The growing prospect of mining in the CCZ was part of the motivation for Ms Rabone's study.
She says knowing what is there is crucial for deciding if, where, and how any deep-sea mining should be done in the region.
"If there are mining operations and we don't know what species are there, that's a big risk," she said.
"It's really important to do that baseline taxonomy, to find out what species are there, and that creates the bedrock for the next stage, which is then the ecology — what are the [species'] functional traits? Is there a role in the ecosystem where if they're mined, there'll be some weird cascade effect?"
Christine Erbe, a bioacoustics expert at Curtin University, researches how underwater sound impacts marine fauna.
She said there were too many unknowns at this stage to say whether deep-sea mining could be sustainable in the CCZ.

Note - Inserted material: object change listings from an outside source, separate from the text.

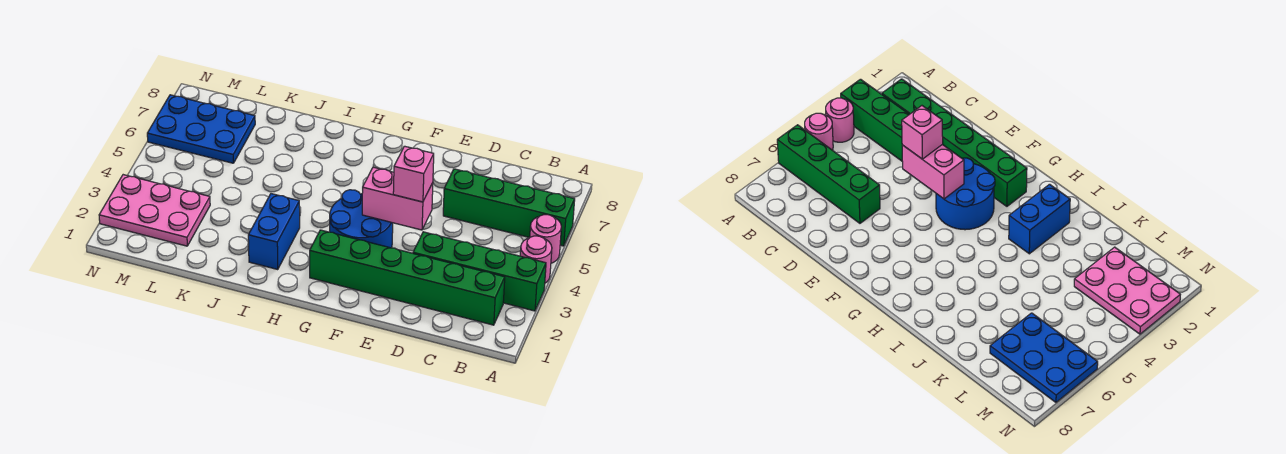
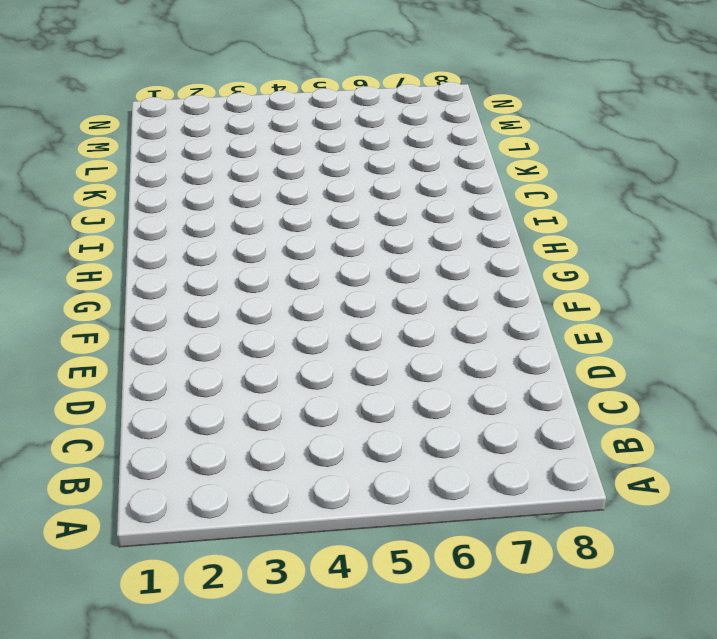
none -> green brick A3:D3 level 1
none -> pink round brick A4 level 1

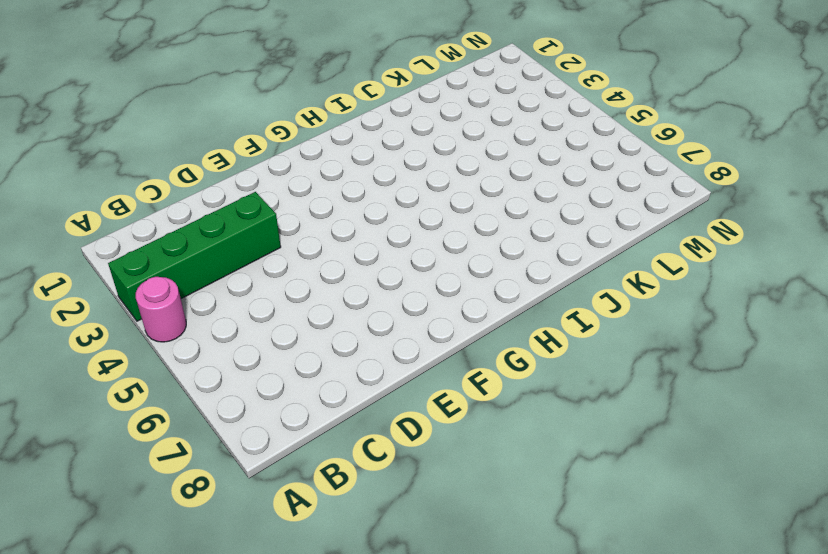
none -> pink round brick A5 level 1
none -> green brick A6:D6 level 1

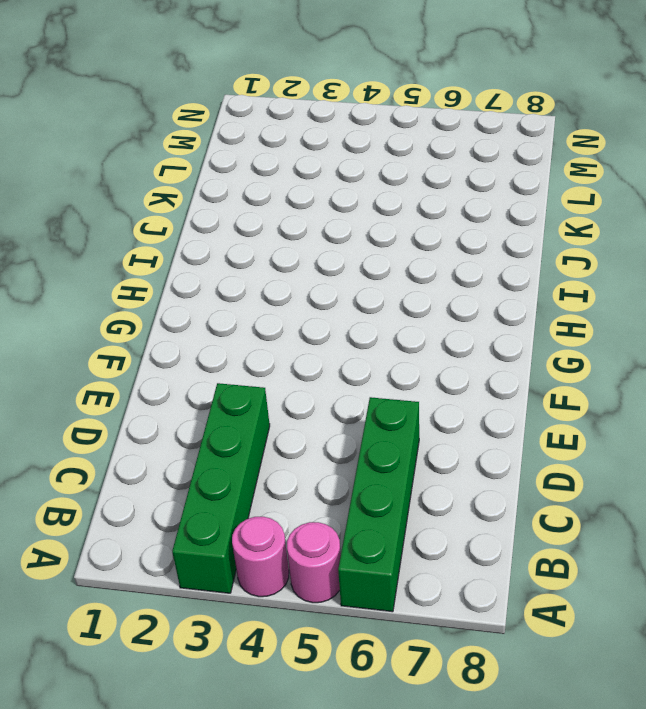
none -> green brick B2:G2 level 1
none -> blue round brick F3:G4 level 1

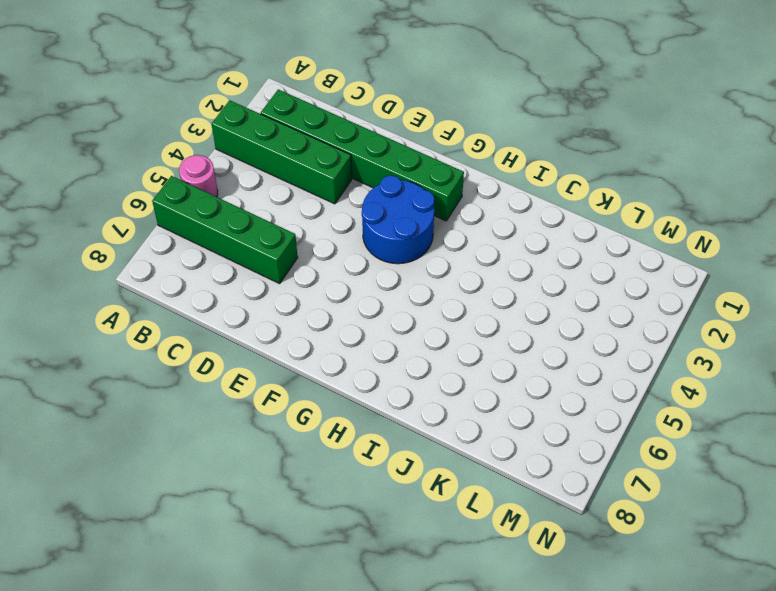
none -> pink round brick A4 level 1
none -> blue brick I2:I3 level 1

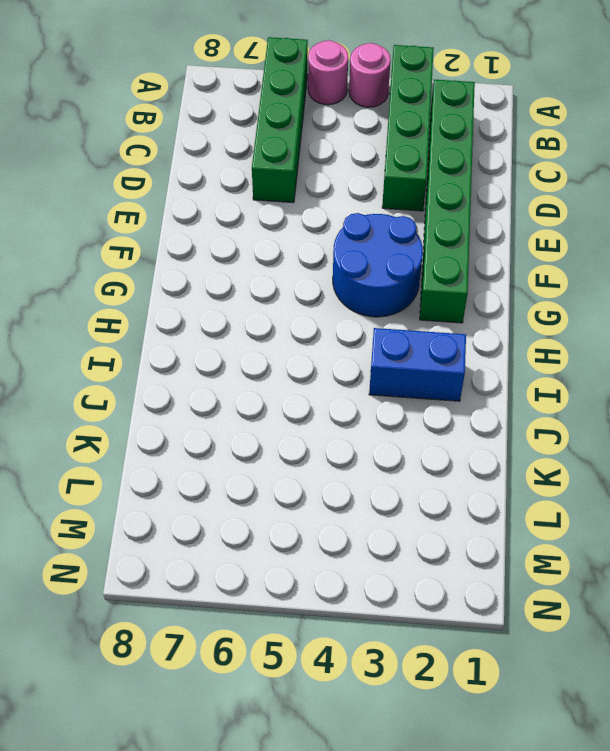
none -> pink plate L2:N3 level 1
none -> blue plate L6:N7 level 1

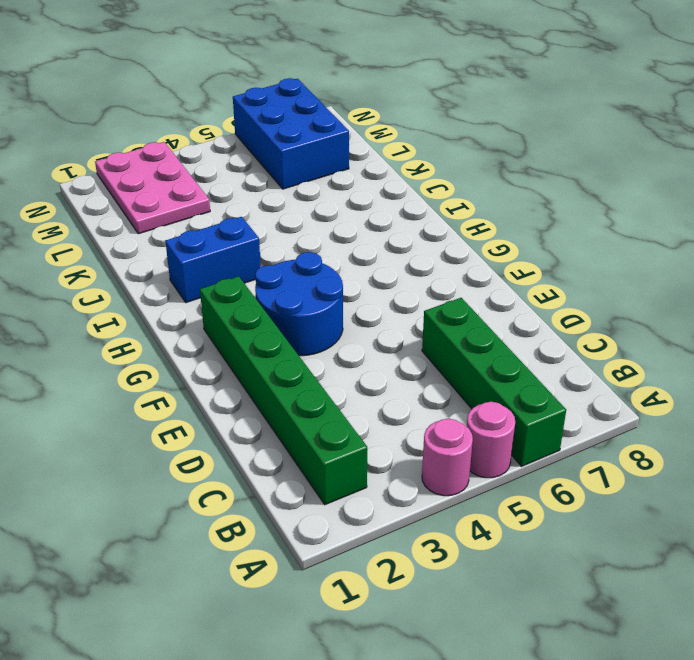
blue brick L6:N7 level 1 -> blue plate L6:N7 level 1
none -> green brick A3:D3 level 1
none -> pink brick E4:F4 level 2

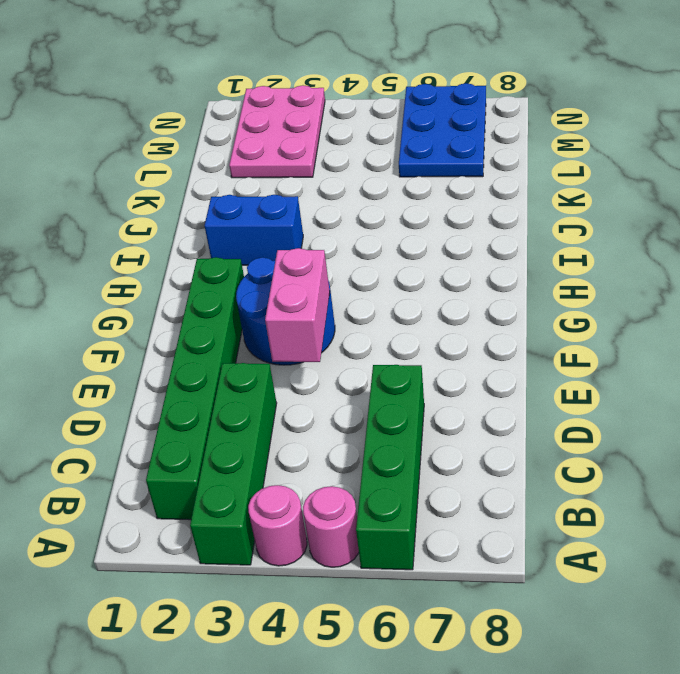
none -> pink brick E4 level 3

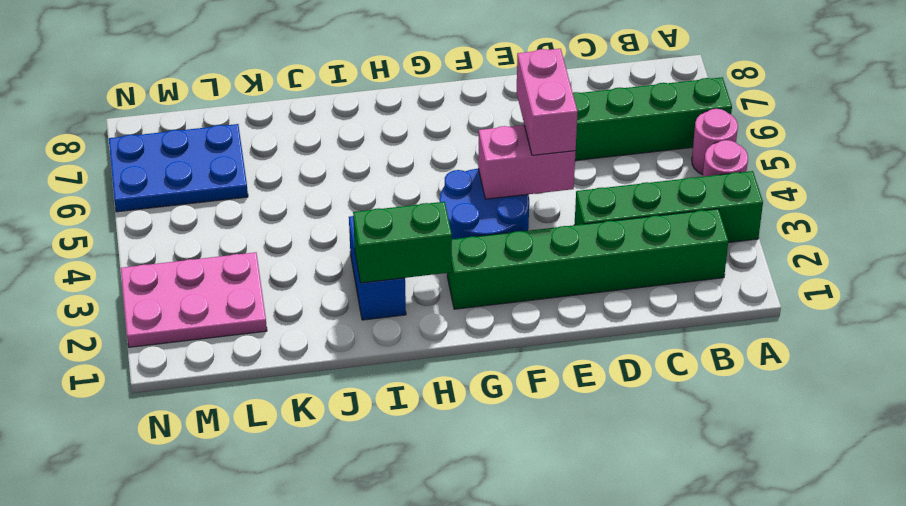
pink brick E4:E5 level 3 -> pink brick E4 level 3
green brick H2:I2 level 2 -> none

"We don't know much about the effects of noise on deep-sea species, and we don't even know much about what species live in these habitats," said Professor Erbe, who was not involved in the study.
"We also don't yet have a solid understanding of the type of noise, frequencies and levels to be expected from deep-sea mining equipment and operations. So it's hard to estimate the potential effects of noise exposure.
"What we do know is that the noise might propagate very well and far under water."
Professor Erbe said she'd like to see the results of the mining industry's research be made public.
"I am concerned we don't understand the environment and potential impacts well enough yet ... For the industry's social licence to proceed, it would be good to publicly release these environmental impact assessments, to ease concerns."
Ms Rabone said there were potentially useful resources in the CCZ that we could lose before they're discovered if mining was not done responsibly.
"I also work on marine genetic resources and ... the rate of useful bioactive compounds from marine organisms is about four times higher [than from terrestrial organisms].
"Realistically, there's a push for mining, and the onus is on all of us and ultimately the regulator to make sure that there is a robust environmental process."
The Metals Company is aiming to begin actively mining in 2024.
"Transparency is really important," The Metals Company's Dr Clarke said.
"We're not trying to hide anything. We're just trying to do it in the most environmentally friendly way we can."